I HAVE today sent to Congress a 1968 budget amendment totaling $149.8 million for three significant scientific projects:
--The development of a nuclear powered rocket engine, the "Rover."
--A meson physics laboratory for basic physical and biomedical research.
--A specialized facility for further exploration into controlled thermonuclear fusion as a potential source of electricity.
These projects will advance America's ability to harness atomic energy for the peaceful exploration of space. They will also help us chart new courses in nuclear science.
The additional appropriations I have recommended for the Atomic Energy Commission and the National Aeronautics and Space Administration will not increase my total fiscal 1968 budget.
NUCLEAR POWERED ROCKET ENGINE
In my 1968 Budget Message I said that consideration was being given to the development of a new atomic-powered engine. It is nay belief that the development of such an advanced engine should begin during the coming fiscal year.
This engine will substantially increase our Nation's space capabilities, and will give our larger rockets and spacecraft immensely increased 'power and versatility.

## WHAT NEEDS TO BE DONE
Please decide whether each statement below agrees with the budget statement, answering yes or no and quoting the words from the budget statement that settle it. 1. The budget amendment sent to Congress totals $149.8 million. 2. The additional appropriations will raise the total fiscal 1968 budget. 3. One of the projects is a laboratory for meson physics.

## INPUT DATA
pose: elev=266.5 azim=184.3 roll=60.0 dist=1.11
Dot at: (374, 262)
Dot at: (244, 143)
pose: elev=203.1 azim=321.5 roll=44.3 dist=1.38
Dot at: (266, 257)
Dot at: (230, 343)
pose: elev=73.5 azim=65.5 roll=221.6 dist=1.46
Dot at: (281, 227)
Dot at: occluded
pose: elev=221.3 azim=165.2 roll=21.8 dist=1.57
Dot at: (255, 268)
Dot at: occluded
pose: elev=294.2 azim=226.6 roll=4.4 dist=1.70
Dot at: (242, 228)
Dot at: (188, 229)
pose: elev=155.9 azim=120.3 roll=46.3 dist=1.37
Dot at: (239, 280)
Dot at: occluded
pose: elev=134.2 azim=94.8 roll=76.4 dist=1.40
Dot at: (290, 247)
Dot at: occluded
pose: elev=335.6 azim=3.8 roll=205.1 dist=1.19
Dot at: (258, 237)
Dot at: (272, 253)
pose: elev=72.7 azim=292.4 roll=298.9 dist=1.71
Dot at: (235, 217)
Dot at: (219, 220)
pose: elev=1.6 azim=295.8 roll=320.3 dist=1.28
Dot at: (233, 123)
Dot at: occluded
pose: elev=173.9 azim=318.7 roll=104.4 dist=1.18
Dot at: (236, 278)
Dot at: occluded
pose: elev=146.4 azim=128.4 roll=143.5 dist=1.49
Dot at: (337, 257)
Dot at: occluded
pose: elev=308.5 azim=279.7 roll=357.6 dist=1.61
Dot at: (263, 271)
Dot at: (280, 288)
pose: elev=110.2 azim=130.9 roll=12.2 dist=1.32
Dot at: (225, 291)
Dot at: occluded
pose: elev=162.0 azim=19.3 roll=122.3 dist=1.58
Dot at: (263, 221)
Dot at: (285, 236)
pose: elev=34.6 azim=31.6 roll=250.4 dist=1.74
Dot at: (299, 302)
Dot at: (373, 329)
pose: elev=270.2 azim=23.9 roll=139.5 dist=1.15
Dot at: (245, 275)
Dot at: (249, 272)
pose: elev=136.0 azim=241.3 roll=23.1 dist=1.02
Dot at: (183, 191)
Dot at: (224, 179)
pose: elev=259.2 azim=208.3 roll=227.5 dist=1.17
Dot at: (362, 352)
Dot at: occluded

## PROBLEM SOLUTION
1. Yes: "a 1968 budget amendment totaling $149.8 million"
2. No: "will not increase my total fiscal 1968 budget"
3. Yes: "A meson physics laboratory for basic physical and biomedical research"